Ale
Ale

Reputation: 665

How to merge data from multiple dictionaries with repeating keys?

I have two dictionaries:

dict1 = {'a': '2', 'b': '10'}
dict2 = {'a': '25', 'b': '7'}

I need to save all the values for same key in a new dictionary.

The best i can do so far is: defaultdict(<class 'list'>, {'a': ['2', '25'], 'b': ['10', '7']})

dd = defaultdict(list)
for d in (dict1, dict2):
    for key, value in d.items():
        dd[key].append(value)
print(dd)

that does not fully resolve the problem since a desirable result is:

a = {'dict1':'2', 'dict2':'25'}
b = {'dict2':'10', 'dict2':'7'}

Also i possibly would like to use new dictionary key same as initial dictionary name

Upvotes: 1

Views: 68

Answers (2)

RoadRunner
RoadRunner

Reputation: 26315

As @Prune suggested, structuring your result as a nested dictionary will be easier:

{'a': {'dict1': '2', 'dict2': '25'}, 'b': {'dict1': '10', 'dict2': '7'}}

Which could be achieved with a dict comprehension:

{k: {"dict%d" % i: v2 for i, v2 in enumerate(v1, start=1)} for k, v1 in dd.items()}

If you prefer doing it without a comprehension, you could do this instead:

result = {}
for k, v1 in dd.items():
    inner_dict = {}

    for i, v2 in enumerate(v1, start=1):
        inner_dict["dict%d" % i] = v2

    result[k] = inner_dict

Note: This assumes you want to always want to keep the "dict1", "dict2",... key structure.

Upvotes: 0

Prune
Prune

Reputation: 77837

Your main problem is that you're trying to cross the implementation boundary between a string value and a variable name. This is almost always bad design.
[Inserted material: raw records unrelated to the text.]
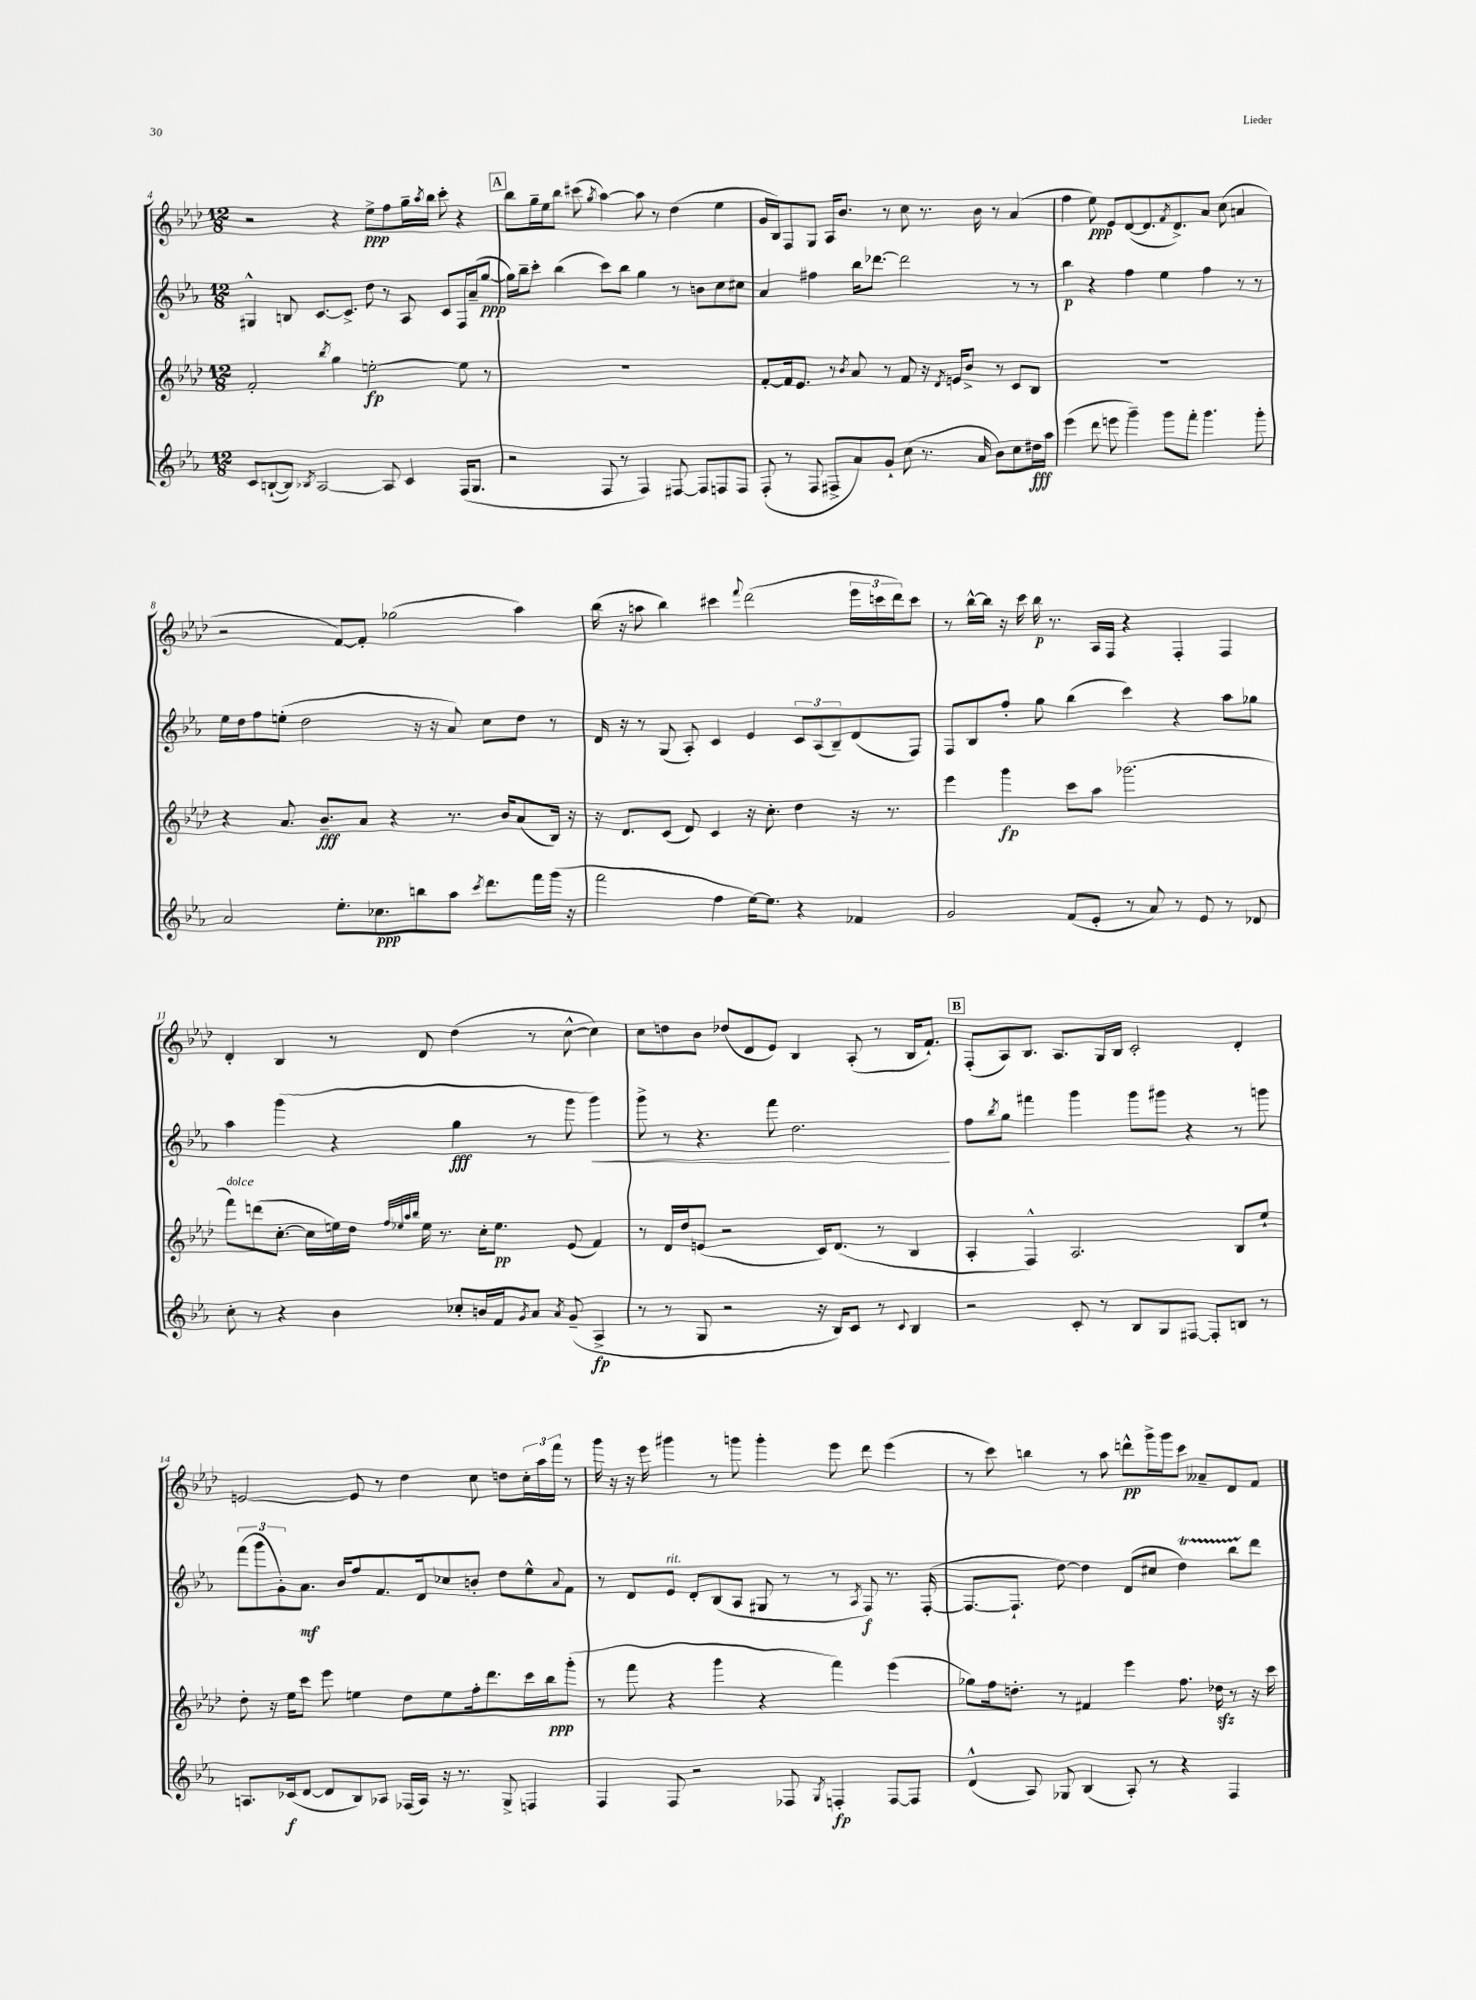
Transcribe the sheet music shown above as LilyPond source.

<<
\new StaffGroup <<
\new Staff = "s0" {
    \clef treble \key aes \major \numericTimeSignature \time 12/8
    r2 r4 ees''8->\ppp f''8 g''16-- \acciaccatura { aes''8 } bes''16 c'''8-. r4 |
    \mark \markup { \box "A" } bes''8 g''16-- ees''16 bes''8 cis'''8( \acciaccatura { g''8 } aes''4~) aes''8 r8 des''4( ees''4 |
    g'16 bes16) f8 g8 aes16 bes'8. r8 c''8 r8. bes'16 r8 aes'4( |
    f''4 ees''8\ppp) ees'8 des'8~( des'8. \acciaccatura { f'8 } des'8.->) aes'8 c''8( a'4 |
    r2 f'8~) f'8-. ges''2( aes''4) |
    bes''16( r16 a''8 bes''4) cis'''4 \appoggiatura { f'''8 } des'''2( \tuplet 3/2 { ees'''16 c'''16 des'''16) } c'''8 |
    r8 bes''16~-^ bes''16 r16 c'''16 bes''16\p r8. aes16 f16 r4 f4-. f4 |
    des'4-. bes4 r8 des'8 des''4( r8 c''8~-^ c''4) |
    c''8 d''8 bes'8 des''8( des'8 ees'8) bes4 aes8-.( r8 bes16 f'8.-!) |
    \mark \markup { \box "B" } f8-.( aes8) bes8. aes8. g16 bes16 c'2-. des'4-. |
    e'2~ e'8 r8 des''4 c''8 d''8 \tuplet 3/2 { c''16-. aes''16 f'''16 } r8 |
    g'''16 r16 r16 ees'''16 gis'''4 r8 g'''8 g'''4-. ees'''8 des'''8 ees'''4( |
    r8 c'''8) b''4 r8 aes''8 d'''8-^\pp g'''16-> g'''16 c'''8 aeses'8-- des'8 f'8 \bar "|." |
}
\new Staff = "s1" {
    \clef treble \key ees \major \numericTimeSignature \time 12/8
    gis4-^ b8 c'8.~ c'8.-> d''8 r8 aes8 c'8 f16 aes'16--( g''8~\ppp |
    \mark \markup { \box "A" } g''16) bes''16-- c'''8-. bes''4( c'''8) bes''8 g''4 r8 b'8 c''8 cis''8 |
    aes'4 fis''4 bes''16 des'''8.~ des'''2 r8 r8 |
    bes''4\p r4 f''4 ees''4 f''4 r8 r8 |
    ees''16 d''16 f''8 e''8-.( d''2 r16 r16 aes'8) c''8 d''8 r8 |
    d'16 r16 r8 g8( aes8-.) c'4 ees'4 \tuplet 3/2 { c'8 aes8( bes8--) } d'8( f8) |
    f8 bes8 f''8-. g''8 bes''4( c'''4) r4 aes''8 ges''8 |
    aes''4 g'''4( r4 g''4\fff r8 g'''8 g'''4\<) |
    g'''8-> r8 r4. f'''8 d''2.\! |
    \mark \markup { \box "B" } f''8 \acciaccatura { bes''8 } g''8 fis'''4 g'''4 g'''8 gis'''8 r4 r8 g'''8 |
    \tuplet 3/2 { f'''8( g'''8 g'8-.) } aes'8.\mf bes'16 f''8 f'8. d'16 ces''8 b'8-. d''8 ees''8-^ \appoggiatura { aes'8 } f'8 |
    r8 d'8 ees'8^\markup { \italic "rit." } d'8-. bes8( aes8 gis8 r8 r8 \acciaccatura { aes8 } f8\f) r8. f16~-.( |
    f8.~ f8.-! d''8~) d''4 d'8( cis''8 d''4\startTrillSpan) bes''8 d'''8\stopTrillSpan \bar "|." |
}
\new Staff = "s2" {
    \clef treble \key aes \major \numericTimeSignature \time 12/8
    f'2-. \acciaccatura { bes''8 } g''4 e''2~-.\fp e''8 r8 |
    \mark \markup { \box "A" } R1. |
    f'8~-. f'16 ees'8. r8 \acciaccatura { bes'8 } aes'8 r8 f'8 r16 \acciaccatura { des'8 } e'16 bes'8-> r8 c'8 bes8 |
    R1. |
    r4 aes'8. bes'8.--\fff aes'8 r4 r8. bes'16 aes'8( bes16) r16 |
    r16 des'8. c'8( des'8) c'4 r16 c''8.-. des''4 r16 r8. |
    ees'''4 g'''4\fp c'''8 aes''8 ges'''2.( |
    f'''8^\markup { \italic "dolce" }) d'''8( c''8.~-. c''16 e''16) des''16 \grace { f''32 ees''32 aes''32 bes''32 } ees''16 r8. c''16-. ees''8.\pp ees'8( f'4) |
    r8 des'16 des''16 e'8( r2 c'16) des'8.( r8 bes4 |
    \mark \markup { \box "B" } aes4-. f4-^) aes2. bes8 ees''8-! |
    des''8-. r16 ees''16 c'''8 ees'''8 e''4 des''8 e''8 f''16-. des'''8. c'''16 bes''16\ppp g'''8-.( |
    r8 f'''8 r4 g'''4 r4 f'''4) ees'''4( |
    ges''8) f''16 d''8.-. r8 fis'4 ees'''4 f''8. des''16\sfz r8 r16 c'''16 \bar "|." |
}
\new Staff = "s3" {
    \clef treble \key ees \major \numericTimeSignature \time 12/8
    c'8 b8~-!( b8) \acciaccatura { bes8 } aes2~ aes8 c'4 f16( g8. |
    \mark \markup { \box "A" } r2 f8 r8 f4) fis8~ fis8 f8 f8 |
    f8-.( r8 f8 fis8-> aes'8) g'8-! c''8( r8. aes'16 bes'8) c''8 dis''16\fff aes''16 |
    ees'''4( d'''8 e'''8 g'''4--) g'''8 f'''8-. g'''4. g'''8-. |
    aes'2 ees''8.-. ces''8.\ppp b''8 aes''8 \acciaccatura { c'''8 } d'''8. f'''16 g'''16( r16 |
    f'''2 f''4 ees''16~) ees''8. r4 fes'4 |
    g'2 f'8( ees'8-. r8 aes'8) r8 ees'8 r8 des'8 |
    c''8-. r8 r4 bes'4 ces''8-. b'16 f'16 \acciaccatura { g'8 } aes'8 \acciaccatura { aes'8 } g'8--( aes4->\fp |
    r8 r8 g8 r2 r16 bes16) c'8 r8 \appoggiatura { c'8 } bes4 |
    \mark \markup { \box "B" } r2 c'8-. r8 bes8 g8 fis8~ fis8-. b8 r8 |
    a8. ces'16\f( d'8~ d'8 bes8) aes8 fes16( aes16) r16 r8. g8-> f4 |
    f4 f8 r2 fes8 \acciaccatura { g8 } f4-.\fp f8~ f8 |
    d'4-^( aes8) ges8 bes4( aes8-.) r8 r4 f4 \bar "|." |
}
>>
>>
\layout { \context { \Score currentBarNumber = #4 } }
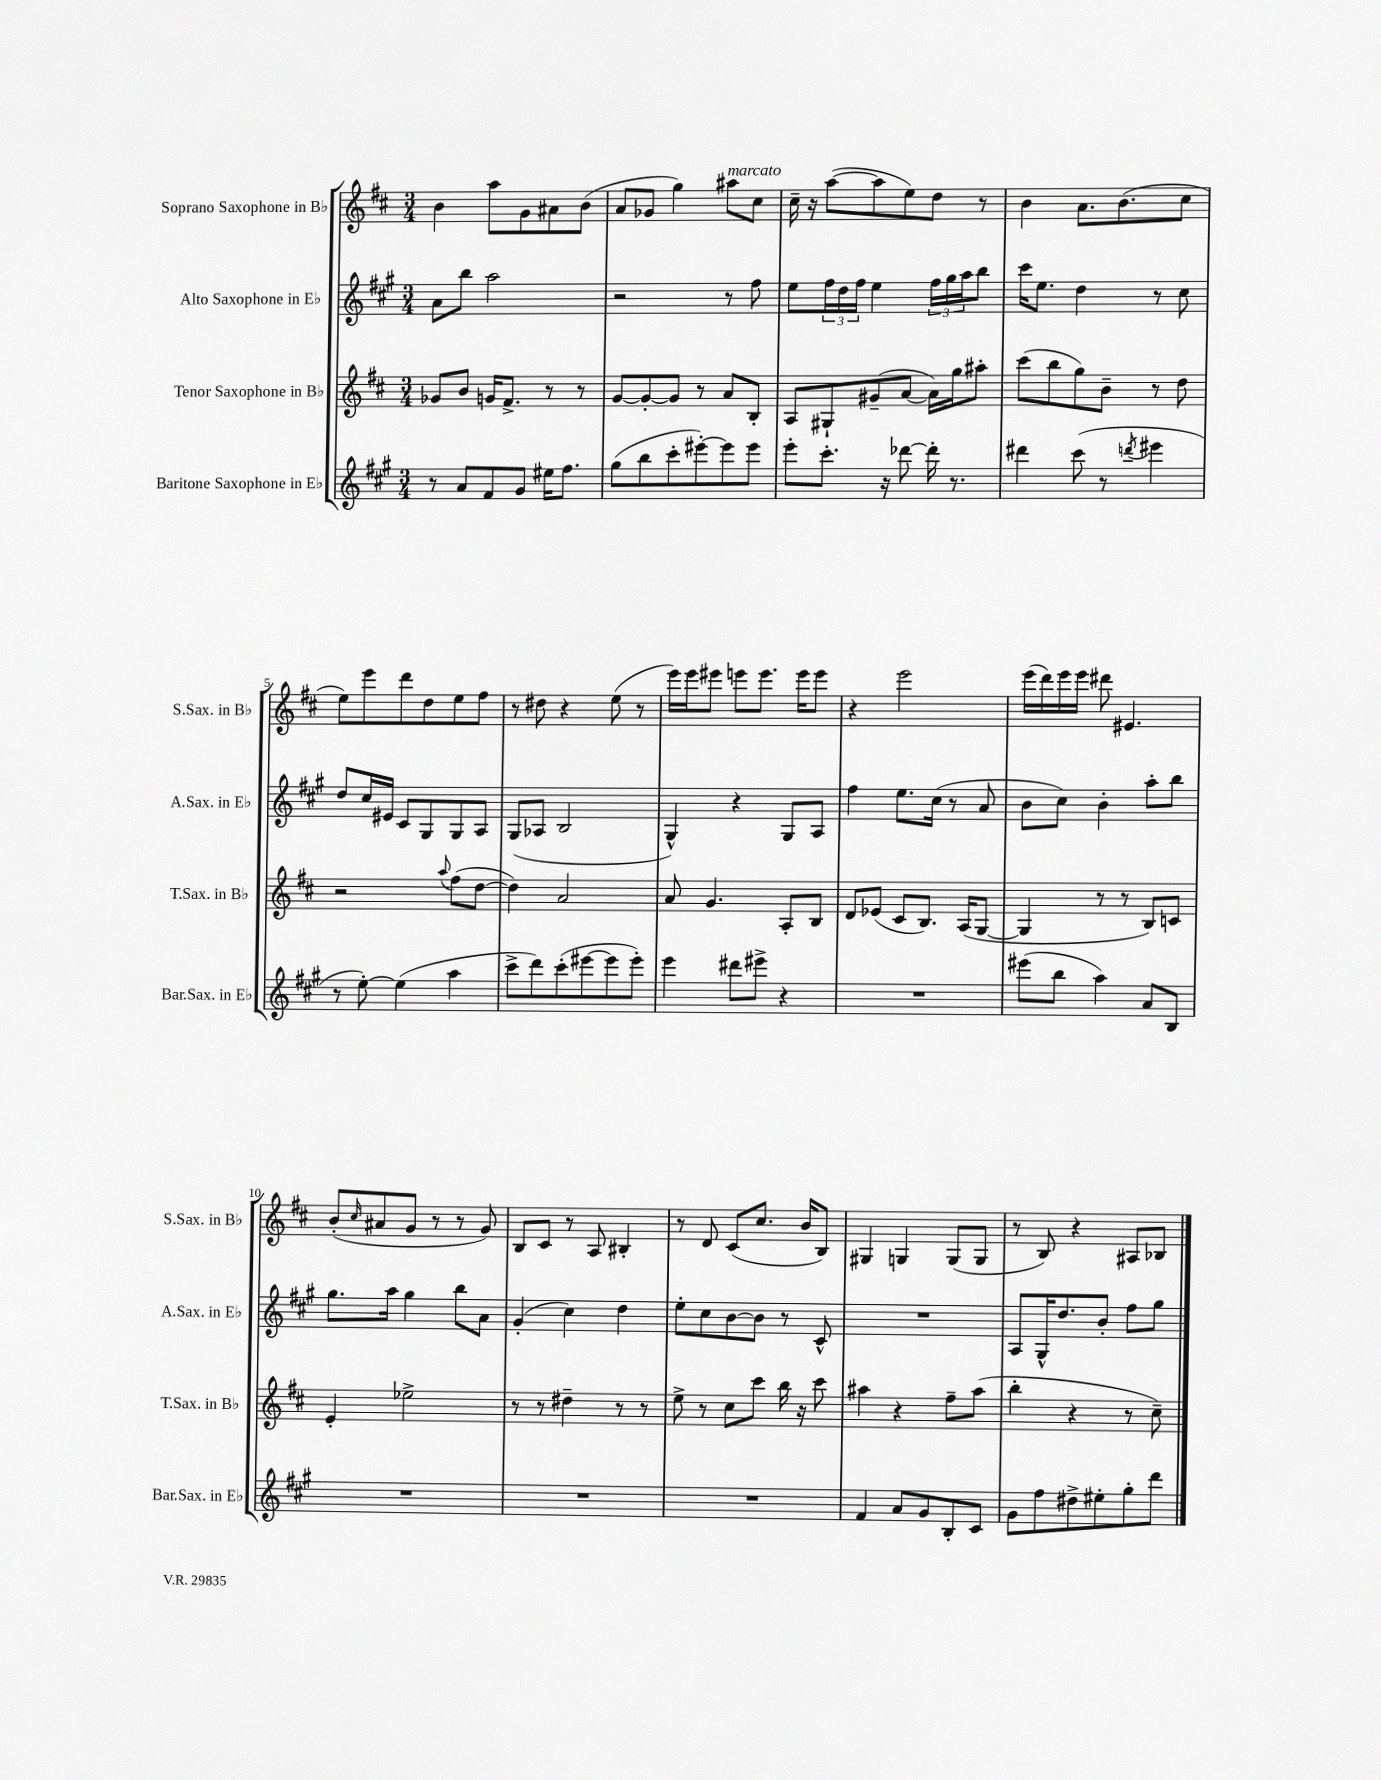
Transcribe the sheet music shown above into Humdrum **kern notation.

**kern	**kern	**kern	**kern
*part4	*part3	*part2	*part1
*staff4	*staff3	*staff2	*staff1
*I"Baritone Saxophone in E♭	*I"Tenor Saxophone in B♭	*I"Alto Saxophone in E♭	*I"Soprano Saxophone in B♭
*I'Bar.Sax. in E♭	*I'T.Sax. in B♭	*I'A.Sax. in E♭	*I'S.Sax. in B♭
*clefG2	*clefG2	*clefG2	*clefG2
*k[f#c#g#]	*k[f#c#]	*k[f#c#g#]	*k[f#c#]
*M3/4	*M3/4	*M3/4	*M3/4
=1	=1	=1	=1
8r	8g-X/L	8a\L	4b\
8a/L	8b/J	8bb\J	.
8f#/	16gn/KL	2aa\	8aa\L
.	8.f#^/J	.	.
8g#/J	.	.	8g\
16ee#X\KL	8r	.	8a#X\
8.ff#\J	.	.	.
.	8r	.	(8b\J
=2	=2	=2	=2
(8gg#\L	[8g/L	2r	8a/L
8bb\	8g'/_	.	8g-X/J
8ccc#'\	8g/J]	.	4gg\)
[8eee#X'\)	8r	.	.
!	!	!	!LO:TX:a:i:t=marcato
8eee#\]	8a/L	8r	8aa#X\L
8eee#\J	8B'/J	8ff#\	8cc#\J
=3	=3	=3	=3
8eee'\L	8A/L	8ee\L	16cc#~\
.	.	.	16r
8.ccc#'\J	8G#X`/	24ff#\L	([8aa\L
.	.	24dd\	.
.	.	24ff#\JJ	.
.	(8g#X~/	4ee\	8aa\]
16r	.	.	.
[8ddd-X\	[8a/J	.	8ee\)
16ddd-'\]	16a\LL])	24ff#\LL	8dd\J
.	.	24gg#\	.
8.r	16gg\J	.	.
.	.	24aa\J	.
.	8aa#X'\J	8bb\J	8r
=4	=4	=4	=4
4ddd#X\	(8ccc#\L	16ccc#\KL	4b\
.	.	8.ee\J	.
.	8bb\	.	.
(8ccc#\	8gg\)	4dd\	8.a\L
8r	8b~\J	.	.
.	.	.	(8.b\
8qdddn/	.	.	.
4eee#X\	8r	8r	.
.	8dd\	8cc#\	8cc#\J
!!LO:LB:g=z
=5	=5	=5	=5
8r	2r	8dd/L	8ee\L)
[8ee'\)	.	16cc#/L	8eee\
.	.	16e#X/JJ	.
(4ee\]	.	8c#/L	8ddd\
.	.	8G#/	8dd\
.	8qqaa/	.	.
4aa\	(8ff#\L	8G#/	8ee\
.	[8dd\J	8A/J	8ff#\J
=6	=6	=6	=6
8ccc#^\L	4dd\])	(8G#/L	8r
8ddd\)	.	8A-X/J	8dd#X\
(8ccc#'\	2a/	2B/	4r
[8eee#X\	.	.	.
8eee#\]	.	.	(8ee\
8eee#'\J)	.	.	8r
=7	=7	=7	=7
4eee\	8a/	4G#^^/)	16eee\LL)
.	.	.	16eee\J
.	4.g/	.	8eee#X\J
8ddd#X\L	.	4r	8eeen\L
8eee#X^\J	.	.	8.eee\J
4r	8A'/L	8G#/L	.
.	.	.	16eee\KL
.	8B/J	8A/J	8eee\J
=8	=8	=8	=8
2.r	8d/L	4ff#\	4r
.	(8e-X/J	.	.
.	8c#/L	8.ee\L	2eee\
.	8.B/J)	.	.
.	.	(16cc#\Jk	.
.	.	8r	.
.	(16A/KL	.	.
.	[8G/J	8a/	.
=9	=9	=9	=9
(8eee#X\L	4G/]	8b\L	(16eee\LL
.	.	.	16ddd\)
8bb\J	.	8cc#\J)	16eee\
.	.	.	16eee\JJ
4aa\)	8r	4b'\	8ddd#X\
.	8r	.	4.e#X/
8a/L	8B/L)	8aa'\L	.
8B/J	8cn/J	8bb\J	.
!!LO:LB:g=z
=10	=10	=10	=10
2.r	4e'/	8.gg#\L	(8b'/L
.	.	.	16qqcc#/
.	.	.	8a#X/
.	.	16aa\Jk	.
.	2ee-X^\	4gg#\	8g/J
.	.	.	8r
.	.	8bb\L	8r
.	.	8a\J	8g/)
=11	=11	=11	=11
2.r	8r	(4g#'/	8B/L
.	8r	.	8c#/J
.	4dd#X~\	4cc#\)	8r
.	.	.	8A/
.	8r	4dd\	4B#X'/
.	8r	.	.
=12	=12	=12	=12
2.r	8ee^\	8ee'\L	8r
.	8r	8cc#\	8d/
.	8cc#\L	[8b\	(8c#/L
.	8ccc#\J	8b\J]	8.cc#/J
.	16bb\	8r	.
.	16r	.	16b/KL
.	8ccc#\	8c#^^/	8B/J)
=13	=13	=13	=13
4f#/	4aa#X\	2.r	4G#X/
8a/L	4r	.	4Gn/
8g#/	.	.	.
8B'/	8ff#~\L	.	(8G/L
8c#/J	(8aa#\J	.	8G/J
=14	=14	=14	=14
8g#\L	4bb'\	8A/L	8r
8ff#\	.	16G#^^/K	8B/)
.	.	8.dd/	.
8dd#X^\	4r	.	4r
8ee#X'\	.	8b'/J	.
8gg#'\	8r	8ff#\L	8A#X/L
8ddd\J	8cc#~\)	8gg#\J	8B-X/J
==	==	==	==
*-	*-	*-	*-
Instead, start with all of your labels as string data:

table = {
    "dict1": {'a': '2',  'b': '10'},
    "dict2": {'a': '25', 'b': '7'}
}

... or, in terms of your original post:

table = {
    "dict1": dict1,
    "dict2": dict2
}

From here, you should be able to invert the levels to obtain

invert = {
    "a": {'dict1': '2',  'dict2': '25'},
    "b": {'dict2': '10', 'dict2': '7'}
}

Is that enough to get your processing where it needs to be? Keeping the data in comprehensive dicts like this, will make it easier to iterate through the sub-dicts as needed.